Segment Open
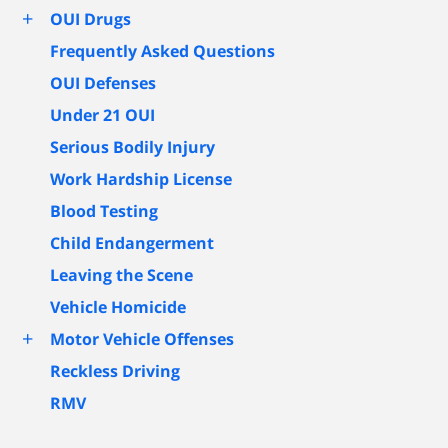
+
OUI Drugs
Frequently Asked Questions
OUI Defenses
Under 21 OUI
Serious Bodily Injury
Work Hardship License
Blood Testing
Child Endangerment
Leaving the Scene
Vehicle Homicide
+
Motor Vehicle Offenses
Reckless Driving
RMV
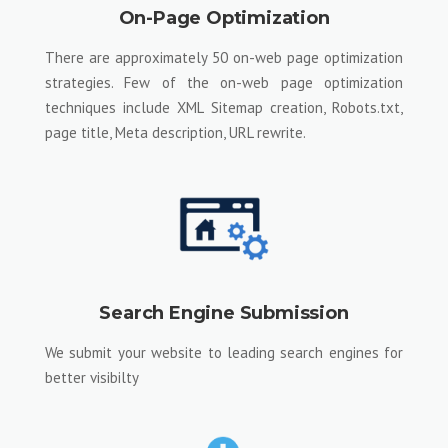
On-Page Optimization
There are approximately 50 on-web page optimization
strategies. Few of the on-web page optimization
techniques include XML Sitemap creation, Robots.txt,
page title, Meta description, URL rewrite.
Search Engine Submission
We submit your website to leading search engines for
better visibilty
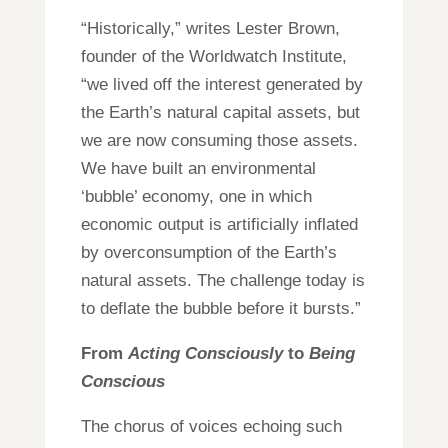
“Historically,” writes Lester Brown,
founder of the Worldwatch Institute,
“we lived off the interest generated by
the Earth’s natural capital assets, but
we are now consuming those assets.
We have built an environmental
‘bubble’ economy, one in which
economic output is artificially inflated
by overconsumption of the Earth’s
natural assets. The challenge today is
to deflate the bubble before it bursts.”
From
Acting Consciously
to
Being
Conscious
The chorus of voices echoing such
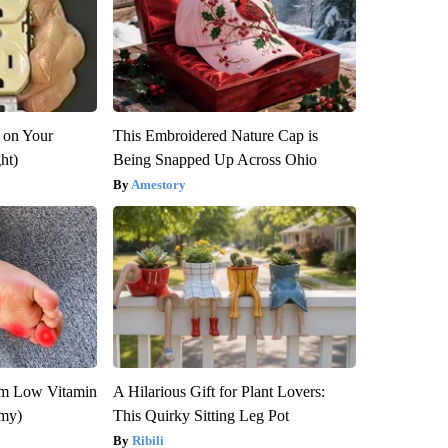
 on Your
This Embroidered Nature Cap is
ght)
Being Snapped Up Across Ohio
Amestory
om Low Vitamin
A Hilarious Gift for Plant Lovers:
emy)
This Quirky Sitting Leg Pot
Ribili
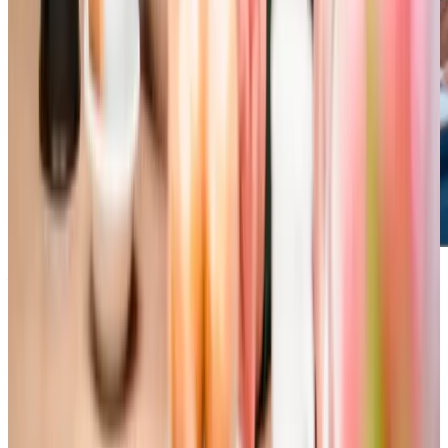
Additional support and activities in Southgate for aging adults
The Gower’s unique geography can make it feel a bit more
tucked away, but it’s brimming with fantastic resources like
the Dementia Hwb pop-up at The Lookout in Rhossili and
the lively Swansea Ramblers walking group. With our team
here to support you, getting involved is easy, and you’ll be
spoilt for choice with activities to enjoy and ways to fill
your days!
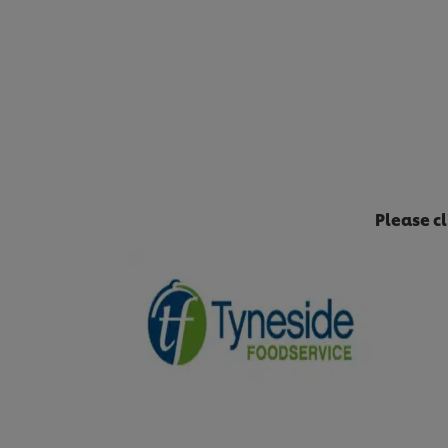
Please c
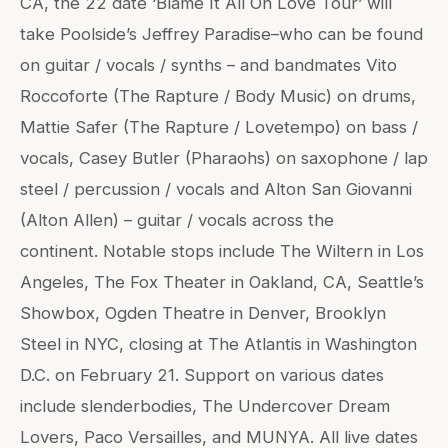
CA, the 22 date ‘Blame It All On Love Tour’ will
take Poolside’s Jeffrey Paradise–who can be found
on guitar / vocals / synths – and bandmates Vito
Roccoforte (The Rapture / Body Music) on drums,
Mattie Safer (The Rapture / Lovetempo) on bass /
vocals, Casey Butler (Pharaohs) on saxophone / lap
steel / percussion / vocals and Alton San Giovanni
(Alton Allen) – guitar / vocals across the
continent. Notable stops include The Wiltern in Los
Angeles, The Fox Theater in Oakland, CA, Seattle’s
Showbox, Ogden Theatre in Denver, Brooklyn
Steel in NYC, closing at The Atlantis in Washington
D.C. on February 21. Support on various dates
include slenderbodies, The Undercover Dream
Lovers, Paco Versailles, and MUNYA. All live dates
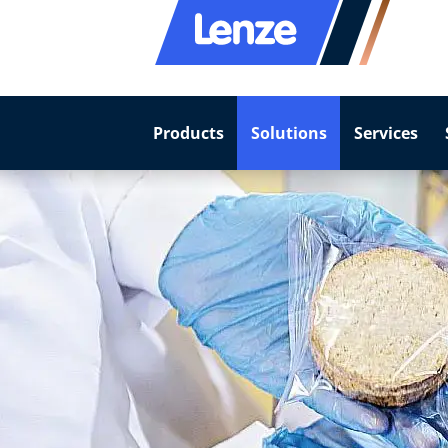
Products
Solutions
Services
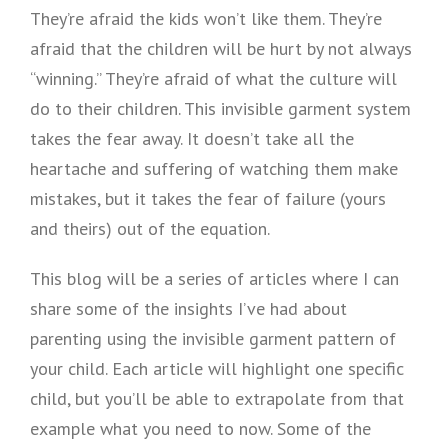
They’re afraid the kids won’t like them. They’re
afraid that the children will be hurt by not always
“winning.” They’re afraid of what the culture will
do to their children. This invisible garment system
takes the fear away. It doesn’t take all the
heartache and suffering of watching them make
mistakes, but it takes the fear of failure (yours
and theirs) out of the equation.
This blog will be a series of articles where I can
share some of the insights I’ve had about
parenting using the invisible garment pattern of
your child. Each article will highlight one specific
child, but you’ll be able to extrapolate from that
example what you need to now. Some of the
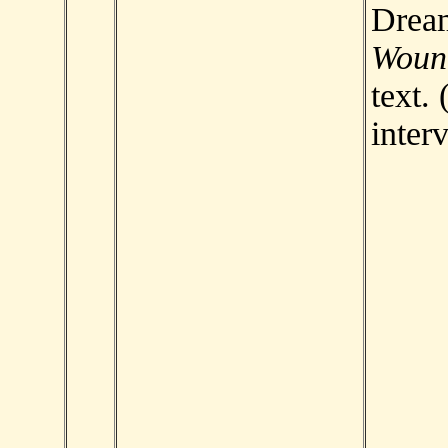
Drea
Woun
text. 
inter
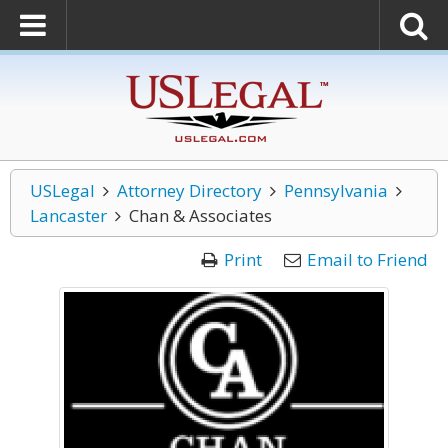
USLegal
Attorney Directory
Pennsylvania
Lancaster
Chan & Associates
Print
Email to Friend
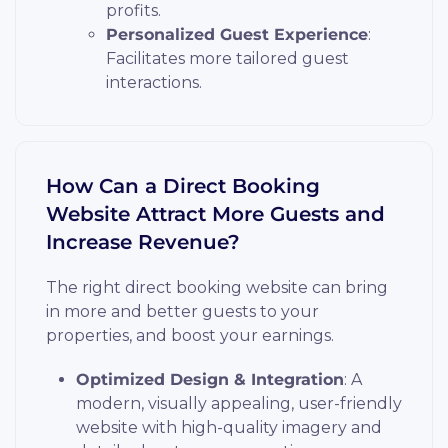
profits.
Personalized Guest Experience
:
Facilitates more tailored guest
interactions.
How Can a Direct Booking
Website Attract More Guests and
Increase Revenue?
The right direct booking website can bring
in more and better guests to your
properties, and boost your earnings.
Optimized Design & Integration
: A
modern, visually appealing, user-friendly
website with high-quality imagery and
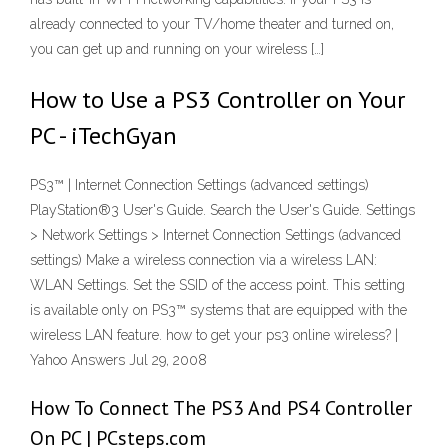
already connected to your TV/home theater and turned on,
you can get up and running on your wireless […]
How to Use a PS3 Controller on Your
PC - iTechGyan
PS3™ | Internet Connection Settings (advanced settings)
PlayStation®3 User's Guide. Search the User's Guide. Settings
> Network Settings > Internet Connection Settings (advanced
settings) Make a wireless connection via a wireless LAN:
WLAN Settings. Set the SSID of the access point. This setting
is available only on PS3™ systems that are equipped with the
wireless LAN feature. how to get your ps3 online wireless? |
Yahoo Answers Jul 29, 2008
How To Connect The PS3 And PS4 Controller
On PC | PCsteps.com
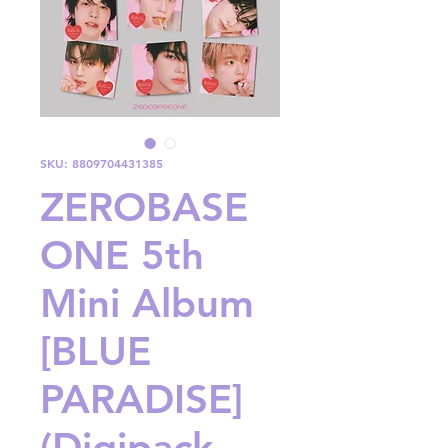
SKU: 8809704431385
ZEROBASE
ONE 5th
Mini Album
[BLUE
PARADISE]
(Digipack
Segment Closed
Instructions to follow: For the word "Controller", count the lines of the listing above that hold it; the number alone is the answer.

Response: 2